Nairy Baghramian


Nairy Baghramian is an Iranian-born German visual artist of Armenian ethnicity. Since 1984, she has lived and worked in Berlin. Using an extensive repertoire of techniques, materials, and forms, Baghramian’s site-responsive sculptures and installations explore the relationship between architecture, objects, and the human figure.
When the Solomon R. Guggenheim Museum selected Baghramian as a finalist for the 2020 Hugo Boss Prize, they described Baghramian’s practice as: "... the workings of the body, gender, and public and private space."

Early life and education

Baghramian was born in 1971, in Isfahan, Iran, the youngest child in an Armenian Iranian family. She and her mother flew to East Berlin in 1984, when she was 13, and later reunited in West Berlin with their family. She attended Berlin University of the Arts.
In addition to her artistic practice, Baghramian worked at the women’s shelter that her sister Louise co-founded.

Work

Baghramian creates sculptural installations that reimagine the workings of the body and its connection to the spaces it inhabits. Inspired by dance classes she took as a child, Baghramian recalls her teacher speaking of the need to break down human movement into discrete elements. Her work depicts abstract forms of bodies or body parts, often contemplating the brokenness or "prosthetic" relationship between the body and its environment. Through a wide range of materials and techniques, Baghramian challenges traditional sculptural conventions, creating works that defy definitions and reveal new perspectives.
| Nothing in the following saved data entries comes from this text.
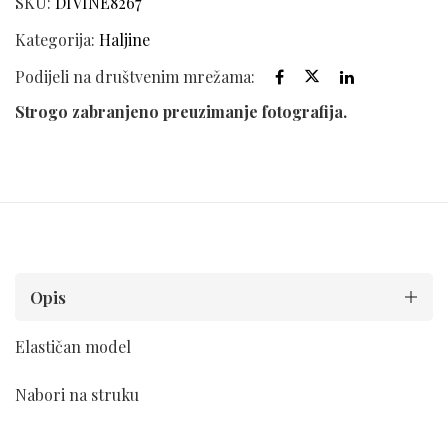
SKU:
DIVINE8267
Kategorija:
Haljine
Podijeli na društvenim mrežama:
Strogo zabranjeno preuzimanje fotografija.
Opis
Elastičan model
Nabori na struku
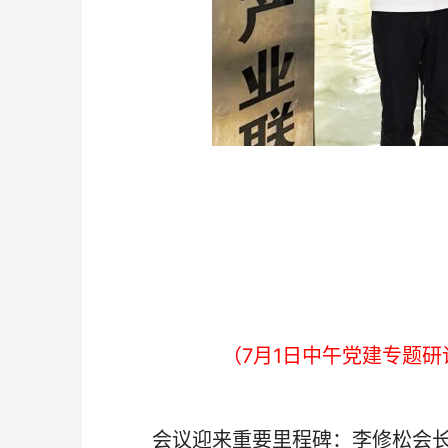
（7月1日中午党建专题
会议迎来重要里程碑：李修松会长代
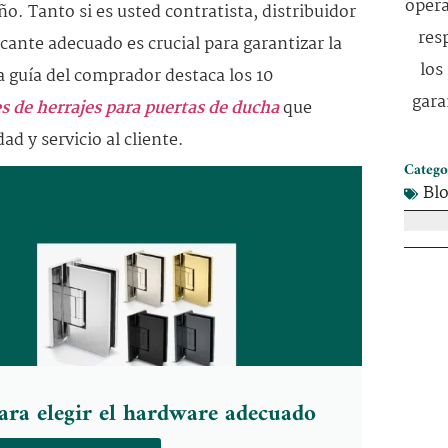
opera
ño. Tanto si es usted contratista, distribuidor
res
icante adecuado es crucial para garantizar la
los
a guía del comprador destaca los 10
gara
s de herrajes para puertas de ducha
que
ad y servicio al cliente.
Catego
Bl
ara elegir el hardware adecuado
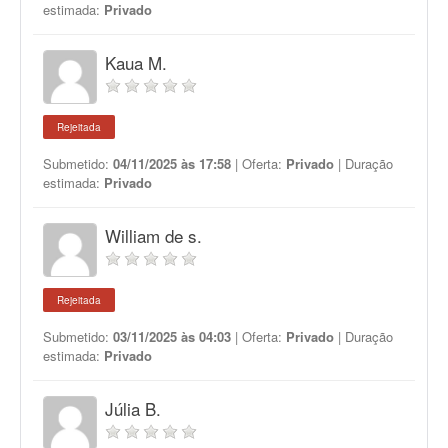
estimada:
Privado
Kaua M.
Rejeitada
Submetido:
04/11/2025 às 17:58
| Oferta:
Privado
| Duração
estimada:
Privado
William de s.
Rejeitada
Submetido:
03/11/2025 às 04:03
| Oferta:
Privado
| Duração
estimada:
Privado
Júlia B.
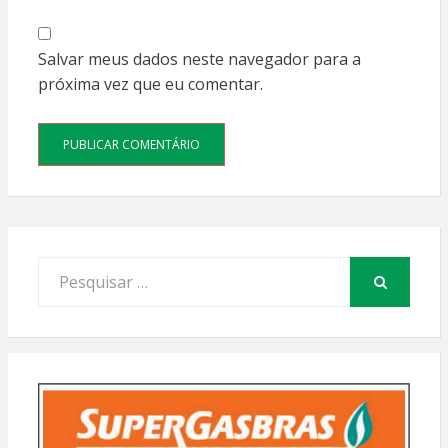
Salvar meus dados neste navegador para a
próxima vez que eu comentar.
Procurar
por:
PESQUISAR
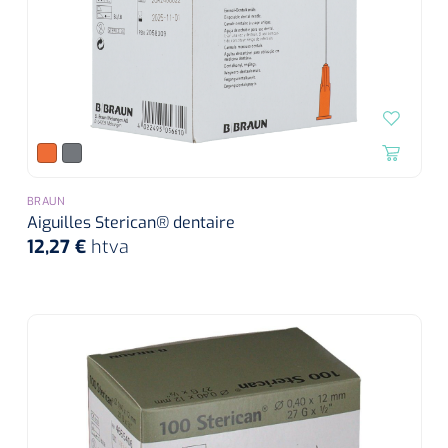
BRAUN
Aiguilles Sterican® dentaire
12,27 €
htva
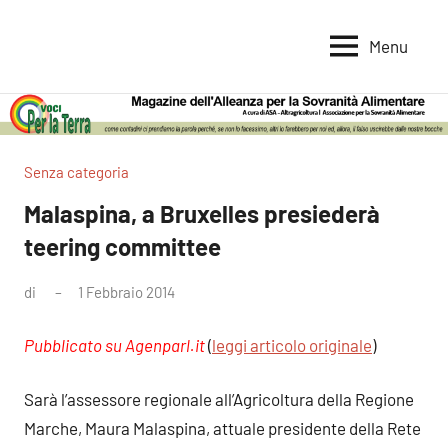
Vai
al
Menu
Voci
Magazine
contenuto
Alleanza
per
per
la
la
Sovranità
Terra
Senza categoria
Alimentare
Malaspina, a Bruxelles presiederà
teering committee
di
1 Febbraio 2014
Nessun
commento
Pubblicato su Agenparl.it
(
leggi articolo originale
)
Sarà l’assessore regionale all’Agricoltura della Regione
Marche, Maura Malaspina, attuale presidente della Rete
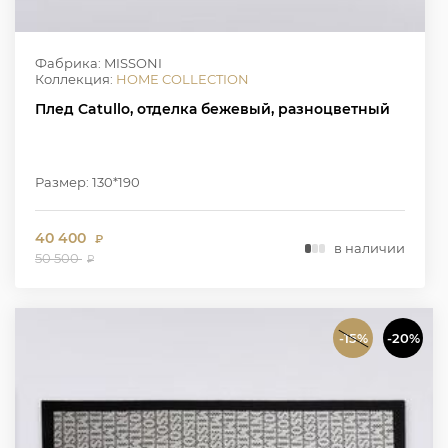
Фабрика: MISSONI
Коллекция:
HOME COLLECTION
Плед Catullo, отделка бежевый, разноцветный
Размер: 130*190
40 400
₽
в наличии
50 500
₽
-15%
-20%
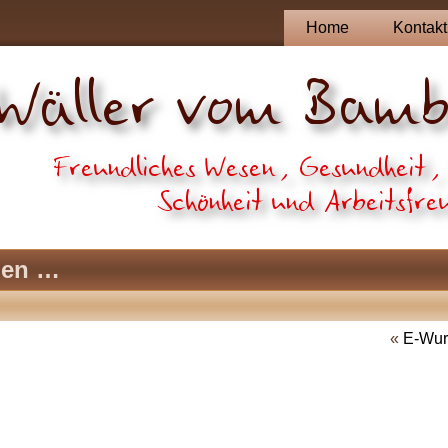
Home
Kontakt
pen …
«
E-Wur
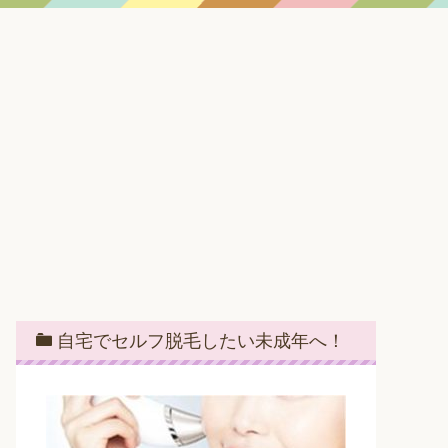
自宅でセルフ脱毛したい未成年へ！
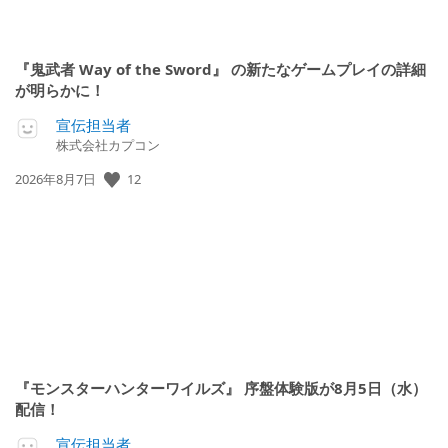
『鬼武者 Way of the Sword』 の新たなゲームプレイの詳細
が明らかに！
宣伝担当者
株式会社カプコン
12
公
2026年8月7日
開
日:
『モンスターハンターワイルズ』 序盤体験版が8月5日（水）
配信！
宣伝担当者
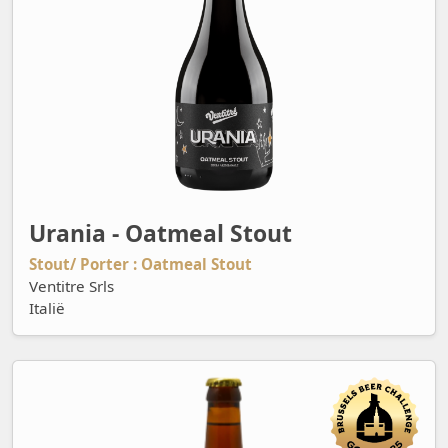
Urania - Oatmeal Stout
Stout/ Porter : Oatmeal Stout
Ventitre Srls
Italië
Vinum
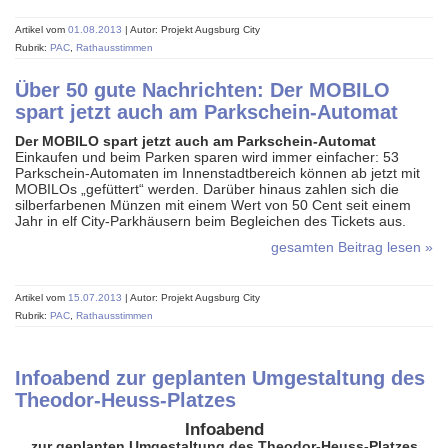
Artikel vom
01.08.2013
| Autor: Projekt Augsburg City
Rubrik:
PAC
,
Rathausstimmen
Über 50 gute Nachrichten: Der MOBILO
spart jetzt auch am Parkschein-Automat
Der MOBILO spart jetzt auch am Parkschein-Automat
Einkaufen und beim Parken sparen wird immer einfacher: 53
Parkschein-Automaten im Innen­stadtbereich können ab jetzt mit
MOBILOs „gefüttert“ werden. Darüber hinaus zahlen sich die
silberfarbenen Münzen mit einem Wert von 50 Cent seit einem
Jahr in elf City-Parkhäusern beim Begleichen des Tickets aus.
gesamten Beitrag lesen »
Artikel vom
15.07.2013
| Autor: Projekt Augsburg City
Rubrik:
PAC
,
Rathausstimmen
Infoabend zur geplanten Umgestaltung des
Theodor-Heuss-Platzes
Infoabend
zur geplanten Umgestaltung des Theodor-Heuss-Platzes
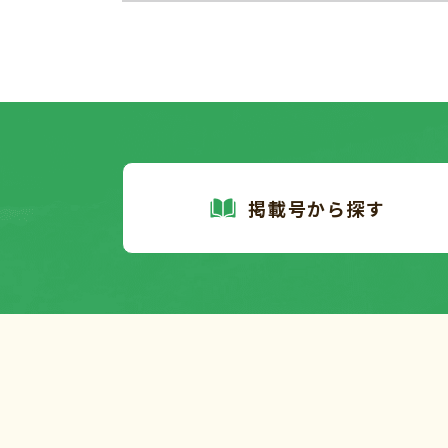
掲載号から探す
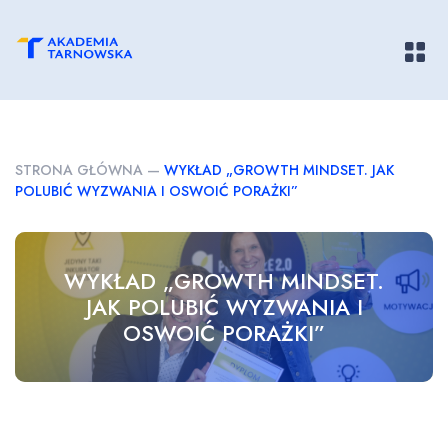
Pokaż/
STRONA GŁÓWNA
—
WYKŁAD „GROWTH MINDSET. JAK
POLUBIĆ WYZWANIA I OSWOIĆ PORAŻKI”
WYKŁAD „GROWTH MINDSET.
JAK POLUBIĆ WYZWANIA I
OSWOIĆ PORAŻKI”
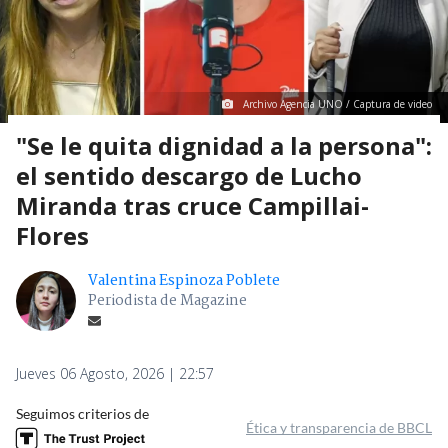
Archivo Agencia UNO / Captura de video
"Se le quita dignidad a la persona":
el sentido descargo de Lucho
Miranda tras cruce Campillai-
Flores
Valentina Espinoza Poblete
Periodista de Magazine
Jueves 06 Agosto, 2026 | 22:57
Seguimos criterios de
Ética y transparencia de BBCL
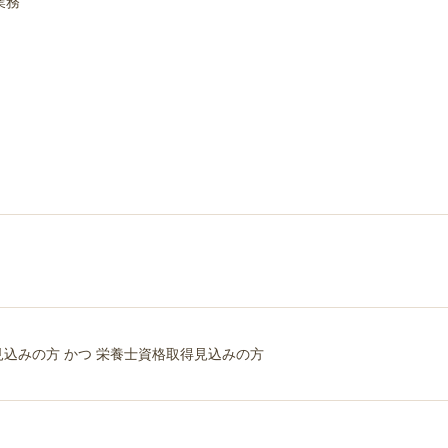
業務
業見込みの方 かつ 栄養士資格取得見込みの方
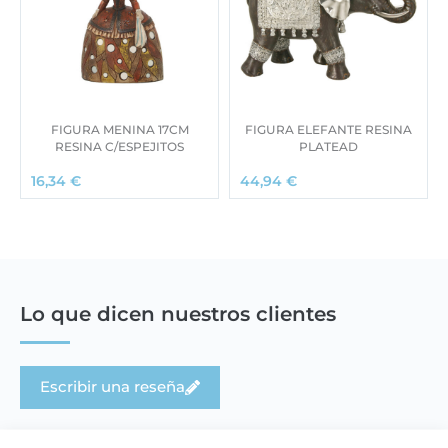
FIGURA MENINA 17CM
FIGURA ELEFANTE RESINA
RESINA C/ESPEJITOS
PLATEAD
16,34
€
44,94
€
Lo que dicen nuestros clientes
Escribir una reseña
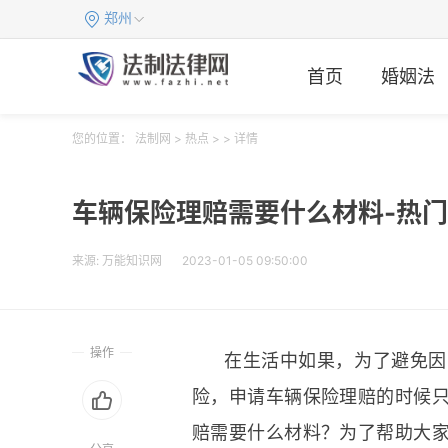
郑州
首页
婚姻法
您的位置：
法制网
>
热点
> > 详情
车辆保险理赔需要什么材料-热
来源:
万能知识网
2023-01-05 09:50:00
操作
在生活中如果，为了避免因
险，申请车辆保险理赔的时候
赔需要什么材料？为了帮助大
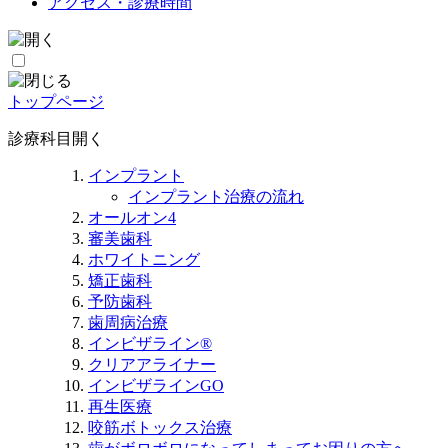
アクセス・診療時間
トップページ
診療科目
開く
インプラント
インプラント治療の流れ
オールオン4
審美歯科
ホワイトニング
矯正歯科
予防歯科
歯周病治療
インビザライン®
クリアアライナー
インビザラインGO
再生医療
咬筋ボトックス治療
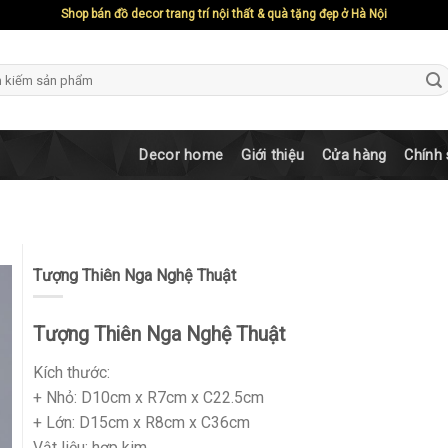
Shop bán đồ decor trang trí nội thất & quà tặng đẹp ở Hà Nội
ch
Decor home
Giới thiệu
Cửa hàng
Chính
Tượng Thiên Nga Nghệ Thuật
Tượng Thiên Nga Nghệ Thuật
Kích thước:
+ Nhỏ: D10cm x R7cm x C22.5cm
+ Lớn: D15cm x R8cm x C36cm
Vật liệu: hợp kim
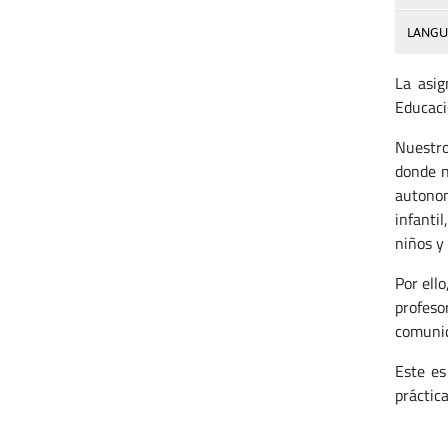
LANGU
La asi
Educació
Nuestro 
donde n
autonom
infanti
niños y
Por ello
profeso
comunid
Este es
práctic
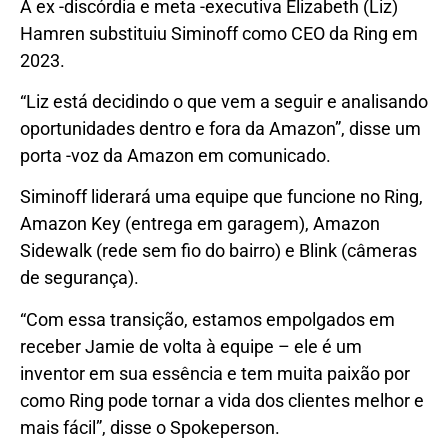
A ex -discórdia e meta -executiva Elizabeth (Liz)
Hamren substituiu Siminoff como CEO da Ring em
2023.
“Liz está decidindo o que vem a seguir e analisando
oportunidades dentro e fora da Amazon”, disse um
porta -voz da Amazon em comunicado.
Siminoff liderará uma equipe que funcione no Ring,
Amazon Key (entrega em garagem), Amazon
Sidewalk (rede sem fio do bairro) e Blink (câmeras
de segurança).
“Com essa transição, estamos empolgados em
receber Jamie de volta à equipe – ele é um
inventor em sua essência e tem muita paixão por
como Ring pode tornar a vida dos clientes melhor e
mais fácil”, disse o Spokeperson.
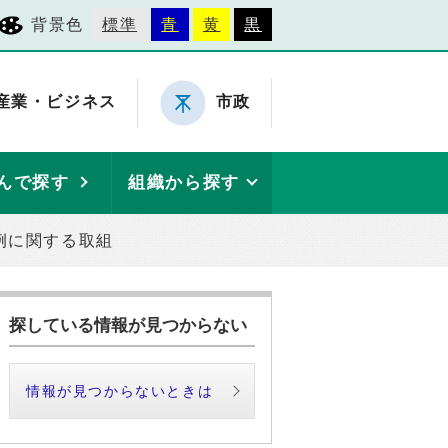
背景色
標準
青
黄
黒
産業・ビジネス
市政
んで探す
組織から探す
例に関する取組
探している情報が見つからない
情報が見つからないときは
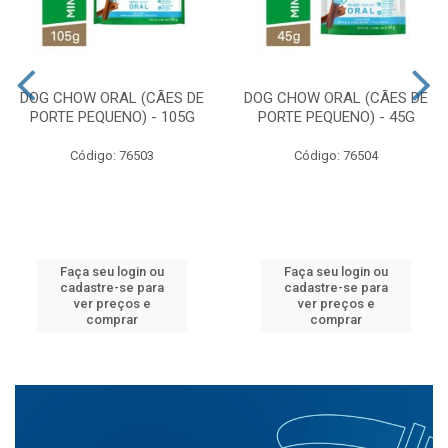
DOG CHOW ORAL (CÃES DE
DOG CHOW ORAL (CÃES DE
PORTE PEQUENO) - 105G
PORTE PEQUENO) - 45G
Código: 76503
Código: 76504
Faça seu login ou
Faça seu login ou
cadastre-se para
cadastre-se para
ver preços e
ver preços e
comprar
comprar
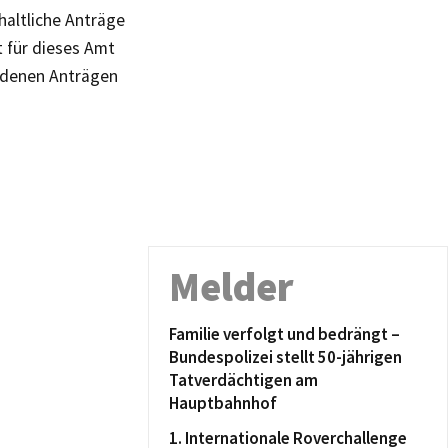
haltliche Anträge
t für dieses Amt
iedenen Anträgen
Melder
Familie verfolgt und bedrängt –
Bundespolizei stellt 50-jährigen
Tatverdächtigen am
Hauptbahnhof
1. Internationale Roverchallenge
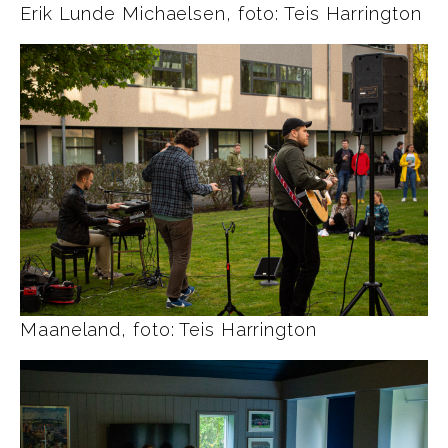
Erik Lunde Michaelsen, foto: Teis Harrington
Maaneland, foto: Teis Harrington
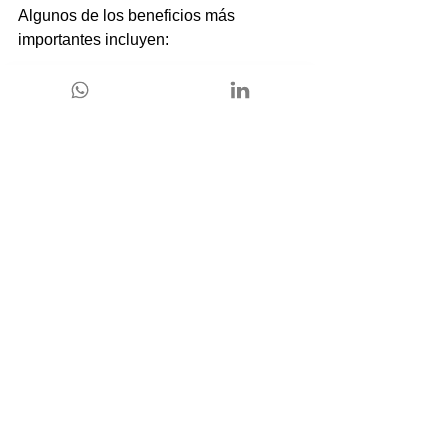
Algunos de los beneficios más 
importantes incluyen:
Proporciona una visión clara del 
futuro y establece un rumbo 
definido para la organización.
Permite identificar oportunidades y 
amenazas, lo que facilita la 
adaptación y la diferenciación de 
la competencia.
Ofrece un marco de referencia 
para la toma de decisiones 
coherentes y alineadas con los 
objetivos estratégicos.
Ayuda a priorizar las inversiones y 
a asignar los recursos de manera 
eficiente.
Fomenta la participación y el 
compromiso de los empleados al 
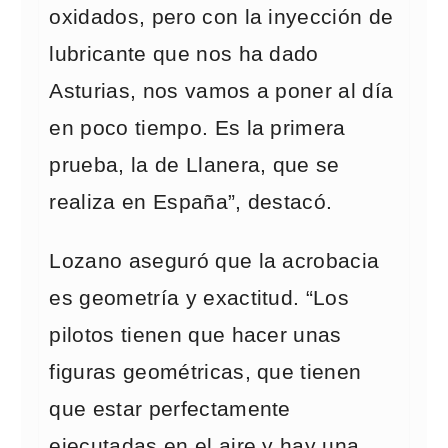
oxidados, pero con la inyección de
lubricante que nos ha dado
Asturias, nos vamos a poner al día
en poco tiempo. Es la primera
prueba, la de Llanera, que se
realiza en España”, destacó.
Lozano aseguró que la acrobacia
es geometría y exactitud. “Los
pilotos tienen que hacer unas
figuras geométricas, que tienen
que estar perfectamente
ejecutadas en el aire y hay una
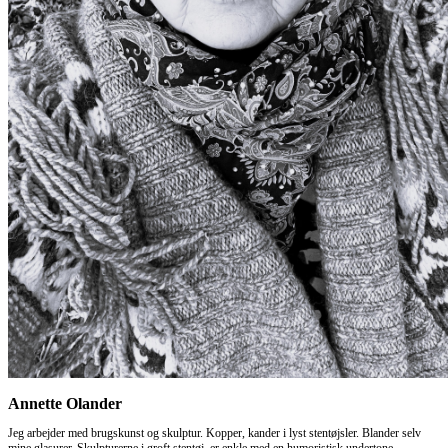
Annette Olander
Jeg arbejder med brugskunst og skulptur. Kopper, kander i lyst stentøjsler. Blander selv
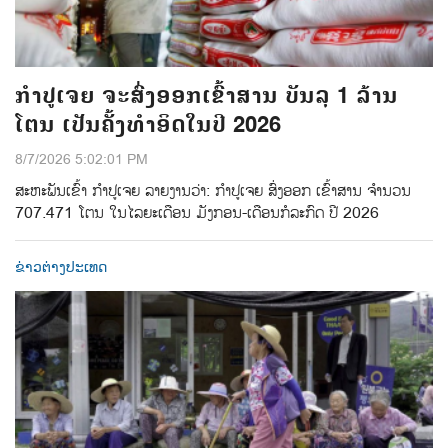
ກຳປູເຈຍ ຈະສົ່ງອອກເຂົ້າສານ ບັນລຸ 1 ລ້ານ
ໂຕນ ເປັນຄັ້ງທຳອິດໃນປີ 2026
8/7/2026 5:02:01 PM
ສະຫະພັນເຂົ້າ ກຳປູເຈຍ ລາຍງານວ່າ: ກໍາປູເຈຍ ສົ່ງອອກ ເຂົ້າສານ ຈຳນວນ
707.471 ໂຕນ ໃນໄລຍະເດືອນ ມັງກອນ-ເດືອນກໍລະກົດ ປີ 2026
ຂ່າວຕ່າງປະເທດ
A process of listening to and questioning materials is critical to her practice. “I have a very classical way of working, a traditional way of thinking of materials,” she says. “To get the sense of the politics of the material and the shapes, I have to understand it.”
For the Berlin Biennial, she collaborated with ninety-eight-year-old designer Janette Laverrière to create a set for her furniture design.
In 2017, Baghramian's exhibition, Déformation Professionnelle, was on display in the Stedelijk Museum voor Actuele Kunst. This exhibition is the culmination of the artist's 18 sets of works from 1999 to 2016. Déformation Professionnelle exhibits the artist's oeuvre while alluding to existing works in her field. Through a site-responsive approach that incorporates sculptural elements and photography, she challenges conventional perspectives on the connection between human body gestures and their functions.
In 2019, Baghramian took part in Performa 19, collaborating with the artist Maria Hassabi. Inspired by the portraits taken by Carlo Mollino in the 1960s, they created Entre Deux Actes .
Between 2020 and 2021, Baghramian’s work was displayed in Ground/work at the Clark Art Institute. Creating Knee and Elbow, Baghramian was inspired by movement in the body.

Recognition

In 2021, Baghramian received the 2022 Nasher Prize presented by the Nasher Sculpture Center in Dallas. She was later a member of the juries that selected Senga Nengudi, Otobong Nkanga and Petrit Halilaj for the Nasher Prize.

Exhibitions

Awards

Personal life

Baghramian has been in a relationship with art dealer Michel Ziegler.